Can you say Denisovan jawbone five times fast? Researchers in Tibet probably did a lot today, after The New York Times published a feature on their discovery of old human-like bones. Half of a discovered jaw may indicate that Denisovans, an ancient human species, actually roamed all over Asia (previously, the bones were only found in Siberia). The findings may help confirm that the Denisovan people adapted to more hazardous living conditions, with implications on our understanding of human evolution. Chew on that. 

In brighter news, Washingtonians still love a good hike. A tax hike on Amazon and Microsoft has been passed in the Washington Legislature and is now awaiting presidential candidate Gov. Jay Inslee’s signature. I hear he likes a good hike too (re: climate change centered platform). The best part: the money from this tax hike will contribute to higher education!
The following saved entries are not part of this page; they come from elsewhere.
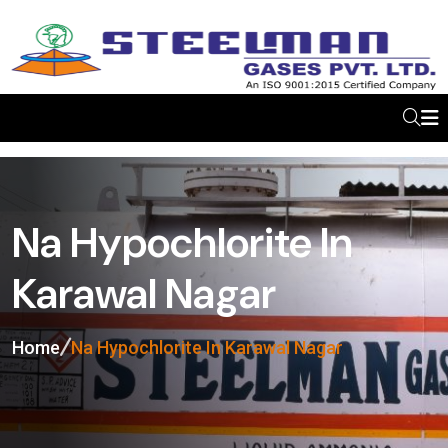
Na Hypochlorite In
Karawal Nagar
Home
Na Hypochlorite In Karawal Nagar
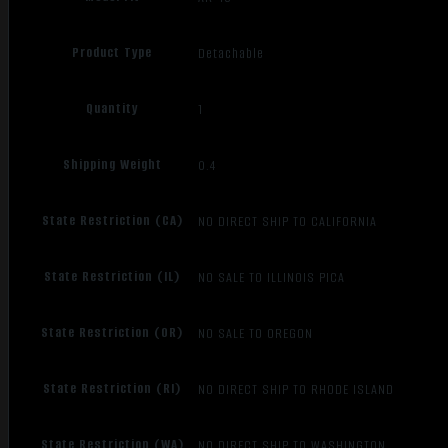
Product Type
Detachable
Quantity
1
Shipping Weight
0.4
State Restriction (CA)
NO DIRECT SHIP TO CALIFORNIA
State Restriction (IL)
NO SALE TO ILLINOIS PICA
State Restriction (OR)
NO SALE TO OREGON
State Restriction (RI)
NO DIRECT SHIP TO RHODE ISLAND
State Restriction (WA)
NO DIRECT SHIP TO WASHINGTON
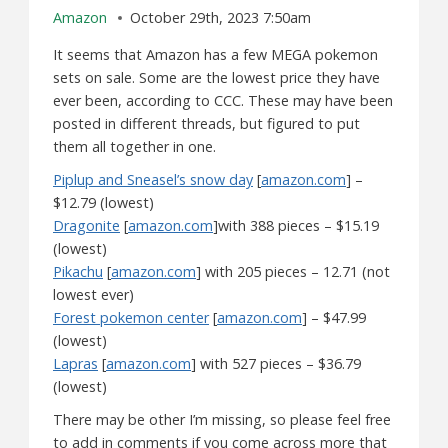
Amazon
October 29th, 2023 7:50am
It seems that Amazon has a few MEGA pokemon
sets on sale. Some are the lowest price they have
ever been, according to CCC. These may have been
posted in different threads, but figured to put
them all together in one.
Piplup and Sneasel’s snow day
[
amazon.com
] –
$12.79 (lowest)
Dragonite
[
amazon.com
]with 388 pieces – $15.19
(lowest)
Pikachu
[
amazon.com
] with 205 pieces – 12.71 (not
lowest ever)
Forest pokemon center
[
amazon.com
] – $47.99
(lowest)
Lapras
[
amazon.com
] with 527 pieces – $36.79
(lowest)
There may be other I’m missing, so please feel free
to add in comments if you come across more that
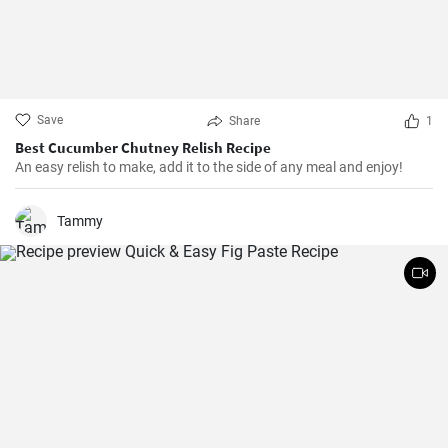
Save
Share
1
Best Cucumber Chutney Relish Recipe
An easy relish to make, add it to the side of any meal and enjoy!
Tammy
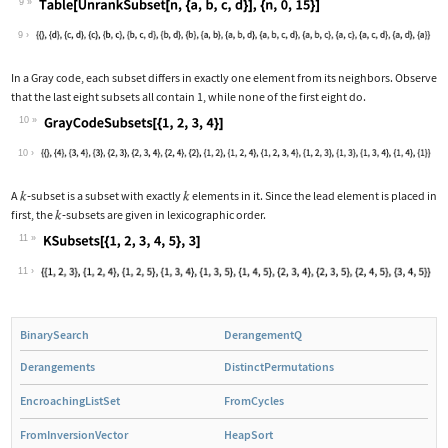
9
Wolfram Language code:
Table[UnrankSubset[n, {a, b, c, d}], 
9
In a Gray code, each subset differs in exactly one element from its neighbors. Observe
that the last eight subsets all contain
1
, while none of the first eight do.
10
Wolfram Language code:
GrayCodeSubsets[{1, 2, 3, 4}]
10
A
‐
subset is a subset with exactly
elements in it. Since the lead element is placed in
first, the
‐
subsets are given in lexicographic order.
11
Wolfram Language code:
KSubsets[{1, 2, 3, 4, 5}, 3]
11
BinarySearch
DerangementQ
Derangements
DistinctPermutations
EncroachingListSet
FromCycles
FromInversionVector
HeapSort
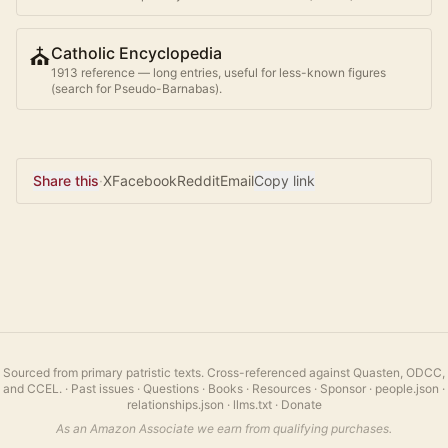
⛪
Catholic Encyclopedia
1913 reference — long entries, useful for less-known figures
(search for
Pseudo-Barnabas
).
Share this
·
X
Facebook
Reddit
Email
Copy link
Sourced from primary patristic texts. Cross-referenced against Quasten, ODCC,
and CCEL.
·
Past issues
·
Questions
·
Books
·
Resources
·
Sponsor
·
people.json
·
relationships.json
·
llms.txt
·
Donate
As an Amazon Associate we earn from qualifying purchases.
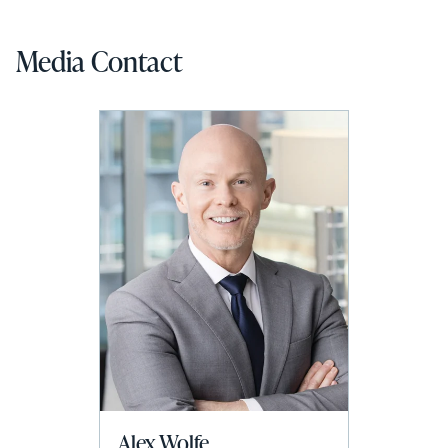
Media Contact
Alex Wolfe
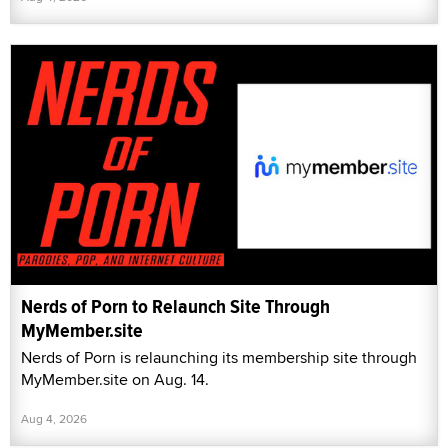
Nerds of Porn to Relaunch Site Through
MyMember.site
Nerds of Porn is relaunching its membership site through
MyMember.site on Aug. 14.
Aug 4, 2026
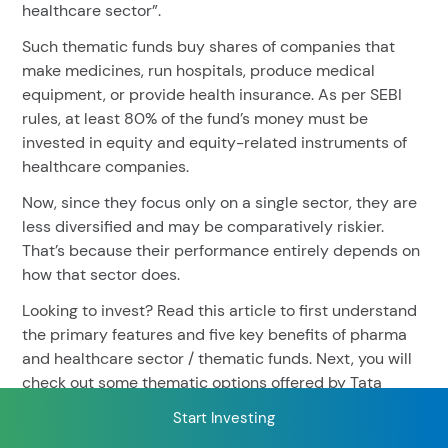
healthcare sector”.
Such thematic funds buy shares of companies that
make medicines, run hospitals, produce medical
RECENT SEARCH
equipment, or provide health insurance. As per SEBI
You have no recent searches.
rules, at least 80% of the fund’s money must be
invested in equity and equity-related instruments of
healthcare companies.
Now, since they focus only on a single sector, they are
less diversified and may be comparatively riskier.
That’s because their performance entirely depends on
how that sector does.
Looking to invest? Read this article to first understand
the primary features and five key benefits of pharma
and healthcare sector / thematic funds. Next, you will
check out some thematic options offered by Tata
Mutual Fund™.
Start Investing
Let’s talk about our handheld devices. A team of UW researchers conducted interviews and garnered information about two key behaviors: the trigger events that led people to pick up their phones and, conversely, to put them down.

As I sit here typing on my computer late into the night, my phone is beside me and the “downtime” feature is turned on to deter me from opening any apps between the hours of 9 p.m. and 9 a.m. This is my first day trying this after spending weeks actively ignoring the time limits I had set on apps using another iPhone feature.

The point? You might be guilty of phone overuse too, with this phenomenon becoming more visible and debatably more disruptive to our everyday lives. The UW team found there were common triggers across age groups: essentially, we use our phones in moments of quiet, or when we’re feeling awkward, and we put them down when it would be even more awkward to stay on them. The hope is to understand ways to help people control their technology habits. Maybe we can turn to a healthy dose of boredom in the process?

On April 25, Daily reporter and former science editor Leslie Fisher attended a panel discussion about what a Green New Deal on a local level could look like. Among the findings? Panelist and Seattle City Councilmember Mike O'Brien says he doesn’t want an old white man to solve climate change.